Owen Yang

Another article is here that will (although it is not aimed to) annoy genetic statisticians.

So co-localization analysis in genetics is basically to assess whether two traits are associated (or correlated) with one gene. It is called co-localization because the genetic locus of two traits are the same. It makes much more sense in marketing field you ask whether McDonald’s and KFC tend to be at the same ‘locus.’

Casual or not causal?

It can be annoying sometimes when one would like to jump to causality.
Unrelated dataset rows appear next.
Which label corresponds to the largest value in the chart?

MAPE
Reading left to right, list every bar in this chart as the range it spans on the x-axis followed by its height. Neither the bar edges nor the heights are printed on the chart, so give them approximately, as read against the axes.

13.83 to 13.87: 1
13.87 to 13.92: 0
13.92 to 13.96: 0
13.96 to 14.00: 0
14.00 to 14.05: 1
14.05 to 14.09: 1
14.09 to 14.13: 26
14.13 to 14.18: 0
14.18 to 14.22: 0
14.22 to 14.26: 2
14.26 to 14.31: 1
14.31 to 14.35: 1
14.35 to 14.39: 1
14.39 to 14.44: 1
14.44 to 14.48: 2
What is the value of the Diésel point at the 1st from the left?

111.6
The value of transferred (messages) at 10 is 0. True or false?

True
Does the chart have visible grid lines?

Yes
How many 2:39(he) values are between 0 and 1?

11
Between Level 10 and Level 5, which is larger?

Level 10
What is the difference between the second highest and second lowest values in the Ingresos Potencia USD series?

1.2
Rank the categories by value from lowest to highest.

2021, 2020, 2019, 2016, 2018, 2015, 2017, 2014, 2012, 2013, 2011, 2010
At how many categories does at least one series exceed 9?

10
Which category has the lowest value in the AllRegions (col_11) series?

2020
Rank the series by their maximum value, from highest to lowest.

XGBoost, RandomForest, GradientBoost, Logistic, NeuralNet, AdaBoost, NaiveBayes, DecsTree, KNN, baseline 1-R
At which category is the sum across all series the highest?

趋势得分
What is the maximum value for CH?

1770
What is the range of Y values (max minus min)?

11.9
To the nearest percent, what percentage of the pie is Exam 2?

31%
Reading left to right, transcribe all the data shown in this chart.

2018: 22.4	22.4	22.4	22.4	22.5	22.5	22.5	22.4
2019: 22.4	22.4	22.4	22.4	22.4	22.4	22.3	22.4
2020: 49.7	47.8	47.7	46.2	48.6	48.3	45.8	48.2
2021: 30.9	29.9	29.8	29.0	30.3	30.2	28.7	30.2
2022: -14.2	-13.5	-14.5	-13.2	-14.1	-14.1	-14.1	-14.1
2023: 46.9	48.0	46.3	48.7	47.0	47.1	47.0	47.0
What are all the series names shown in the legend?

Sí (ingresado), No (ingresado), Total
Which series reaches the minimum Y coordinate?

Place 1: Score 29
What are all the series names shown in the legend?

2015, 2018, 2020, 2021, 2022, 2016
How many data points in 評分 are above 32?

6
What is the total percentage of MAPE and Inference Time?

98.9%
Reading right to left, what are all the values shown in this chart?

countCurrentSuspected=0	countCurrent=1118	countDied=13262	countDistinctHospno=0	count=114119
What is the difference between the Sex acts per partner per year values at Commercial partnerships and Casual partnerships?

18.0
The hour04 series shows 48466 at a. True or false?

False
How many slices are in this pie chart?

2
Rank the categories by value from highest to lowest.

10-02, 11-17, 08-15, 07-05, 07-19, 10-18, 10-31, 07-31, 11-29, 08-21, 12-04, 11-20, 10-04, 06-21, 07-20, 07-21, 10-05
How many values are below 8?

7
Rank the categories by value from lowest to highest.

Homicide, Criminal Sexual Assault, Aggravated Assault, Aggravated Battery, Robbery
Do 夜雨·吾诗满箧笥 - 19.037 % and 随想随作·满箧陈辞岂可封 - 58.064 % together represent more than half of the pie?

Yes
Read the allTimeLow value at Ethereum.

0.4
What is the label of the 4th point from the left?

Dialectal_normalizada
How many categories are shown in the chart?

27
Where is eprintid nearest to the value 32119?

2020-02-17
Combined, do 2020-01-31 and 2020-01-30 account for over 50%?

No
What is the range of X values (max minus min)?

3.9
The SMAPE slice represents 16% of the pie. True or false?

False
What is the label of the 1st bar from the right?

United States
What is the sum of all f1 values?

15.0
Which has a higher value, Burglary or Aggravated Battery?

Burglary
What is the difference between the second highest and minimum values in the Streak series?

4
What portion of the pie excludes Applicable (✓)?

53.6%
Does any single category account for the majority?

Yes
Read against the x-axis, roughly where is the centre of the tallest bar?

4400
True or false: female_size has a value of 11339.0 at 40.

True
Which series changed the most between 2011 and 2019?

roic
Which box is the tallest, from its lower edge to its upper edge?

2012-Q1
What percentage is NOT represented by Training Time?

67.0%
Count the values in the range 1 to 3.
First of all, there is a theory that most gene variants are randomly distributed in a well-mixed population, and so it can work as a randomised control trial and unconfounded. Therefore when a gene variant is associated with a trait, say variants of gene RPS26 and type 1 diabetes, many people would like to conclude this is causal, i.e. the gene variant causes the trait. Even when the causation is true, we need to be careful because here causality may not mean what we might think intuitively. Unfortunately this is not the place to discuss it.

Let us just agree this causality in principle. When two traits, say type 1 diabetes and autoantibodies, are associated with gene variants that are very close to each other, it could be that the same gene causes two traits. However, this is slightly different from the fact that there are people using this approach trying to suggest that one trait causes another (e.g. autoantibody causes type 1 diabetes). It will be important to understand that the co-location analysis does not provide direct evidence to this trait-trait causality.

No perfect way to do it

Then there is technicality how to tell whether the two traits actually share the influence from the same gene, or it is just a statistical co-incidence. A typical co-localisation study nowadays can be using multiple GWAS-level data to prove gene-trait association, which itself have issues on reproducibility. We would then require two (or more) gene-trait associations to identify co-localisation. I genuine cannot tell whether this is more or less credible. You may say it is so random that you cannot trust the results anymore. On the other hand, you may also say because it is so random, finding a common gene between two traits is so unlikely that it has to be true. For me, because causality can come in so many useful and trivial forms, I really do not care whether this is true at this stage.

The most popular algorithm for a co-locolisation seem to be Coloc. One can always challenge that previous method is not perfect, and then add a little adjustment on it, and so create different algorithms claiming they are the best. For example, one can take into account what the gene is, the location and the size of the gene, the local structure of the gene that may cause random associations, the complex downstream mechanisms of the gene that may cause random associations, the fact that there can be more than one locus in a location associated with the trait, or the fact that a non-association can be due to under-powered analysis. It will never be perfect, but each method will tend to say they are the best.

The usual cliche of overselling the findings

A sad thing is that no one actually has the knowledge of all proteins and genes, and therefore when a shared gene is ‘declared’ by a systemic analyst, it should always be difficult for anyone to explain the extent to which it is true or relevant. Journals or funders has not learned not to judge based on the outcome, but based on the value of data and methods.

In my opinion, let us keep it descriptive and let other specialists to interpret the data. There is no need for a data scientist to declare the link of two biological mechanisms.